**DOCUMENT EXTRACT:**
= = = = =

I don't want a bound thread impl, or I would have done that with the
thread attribute at creation time. I want the threads to ramp up fast
and I want them to migrate to other CPUs quickly.

> > There you go again with this "OS scheduler" thing that I've never heard
> > of. 10 seconds to stabilize is rather long when you consider I have
> > already served O(5000) requests.
> 
> You are really attempting to make this a personal argument here by
> attacking me.  I think this is completely uncalled for and 
> inappropriate.

I apoligise for the more snide comments made in my previous message.
They were perhaps inappropriate in this forum. I do however expect
this discussion to narrow in on the facts and come to a rational
conclusion instead of lingering on vague undefined concepts.

> 10 seconds isn't a long time for a server that will be up for months 
> or years.  And, as you said, you pulled that number (10 seconds) out 
> of thin air.  If you can substantiate it with real results, please
> provide them.  I don't consider a case of a 10 second delay for the 
> OS to properly balance itself with a particular thread model an issue.
> And, what is the impact of not having enough LWPs initially?  Were
> you testing on a SMP or UP box?  What was the type of CPU load that
> was being performed before it was balanced (usr, sys, or iowait)?

Unfortunately it may not be true that the server will be up for months or
years. In the best of cases we can hope for a MaxRequestsPerChild to be
infinite, but the reality is that 3rd party modules (and even httpd)
may leak memory. IIRC, the default MaxRequestsPerChild is 10000.
If it is taking me 5000 requests to reach a steady state, we are spending
half our time trying to ramp up before having to start all over again.

> You also haven't mentioned how many LWPs it stabilized at after
> 10 seconds?  Did Solaris choose to add a LWP for each user thread?  
> I have a feeling it wouldn't, but I may be wrong.  -- justin

I'll follow up this reply with some real numbers.

-aaron

Re: [proposal] apr_thread_setconcurrency()

Posted by Justin Erenkrantz <je...@ebuilt.com>.

On Sat, Sep 15, 2001 at 04:43:39PM -0700, Aaron Bannert wrote:

> > If you create too many LWPs, you will lose a lot of optimizations 
> > that are present in Solaris (i.e. handover of a mutex to another 
> > thread in the same LWP - as discussed with bpane on dev@httpd 
> > recently).
> 
> Of course, and that is something the caller needs to take into consideration.
> I'm not forcing you to use it, I just think it needs to be available.

I'm saying that it should never be used.  Simple.  You can't use
that call properly in any real-world case - just like I don't think 
you should call sched_yield ever.  You are attempting to solve a 
problem that is best solved somewhere else - the base operating 
system.

The testlock case doesn't matter because it never hits any of the 
Solaris-defined entry points.  This is a quirk in the OS and I see 
no reason to work around it.  If you want to make testlock do the 
right thing with the Solaris LWP model, use a reader/writer lock
to synchronize the starting of the threads.  This way you guarantee 
that all threads are started before you start execution of the 
tight exclusive loop (which is something that testlock doesn't do 
now).  You are assuming that the threads are created in parallel -
nowhere is that ordering is guaranteed.

= = = = =

**AVAILABLE DATA:**

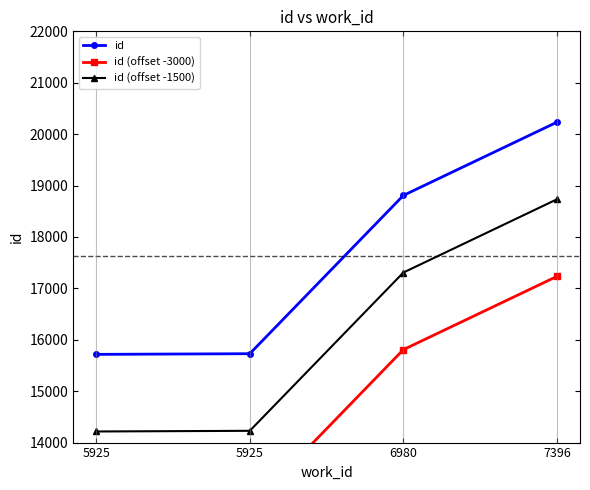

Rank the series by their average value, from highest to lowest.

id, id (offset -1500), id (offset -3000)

= = = = =

**SET OF TASKS:**
1. In the Solaris thread-concurrency discussion, what kind of lock does Justin suggest testlock use to synchronize the starting of its threads?
2. Pick up the Solaris thread-concurrency discussion after its final sentence and continue it.
The material stands apart from the Solaris thread-concurrency discussion.

**TASK RESPONSES:**
1. A reader/writer lock.

2.
> In consideration of your statement here I spend some time reading
> the Solaris 8 libpthread source. On that platform your statement
> here is false. Calling pthread_setconcurrency (or thr_setconcurrency
> for that matter) can only change the number of multiplexed LWPs in
> two ways: either not at all, or by increasing the number. I see
> no way that it acts as a ceiling.

Yes, you are correct and I was wrong - I reread the Solaris Internals 
book on my flight back to LAX today.  It isn't a ceiling.  However, 
the case of creating too many LWPs is completely valid and is brought 
up many times in their discussion of LWPs versus a bound thread model.
Kernel threads are very expensive in Solaris and part of the reason 
that it handles threads well is because it multiplexes the kernel 
threads efficiently.  No other OS I have seen handles threads as
gracefully as Solaris.

My guess is that in Solaris 9 they reworked the kernel thread API to 
be much faster than before so that it achieves similar 
creation/switching/destruction times to the user-space LWP threads.  
If they did that, I believe that it then makes sense to switch to 
bound threads by default.  (I do need to double check that they have 
switched to a bound threads by default in Solaris 9.)

> >                                          This is not a hint, but a 
> > command.  (Yes, the man page for Solaris says that it is a hint, 
> > but it treats it as a command.)
> 
> Sorry, but that's just BS, and I don't know where you get off making such
> bold unfounded statements. Please just go read the source, they match
> the man pages.

I believe SUSv2 called it a "hint" for the general case.  However, in 
this specific implementation (multiplexed kernel threads), it is not 
a hint.  It is a request to have that many LWPs.  If you disagree
with that statement, please look at the code again.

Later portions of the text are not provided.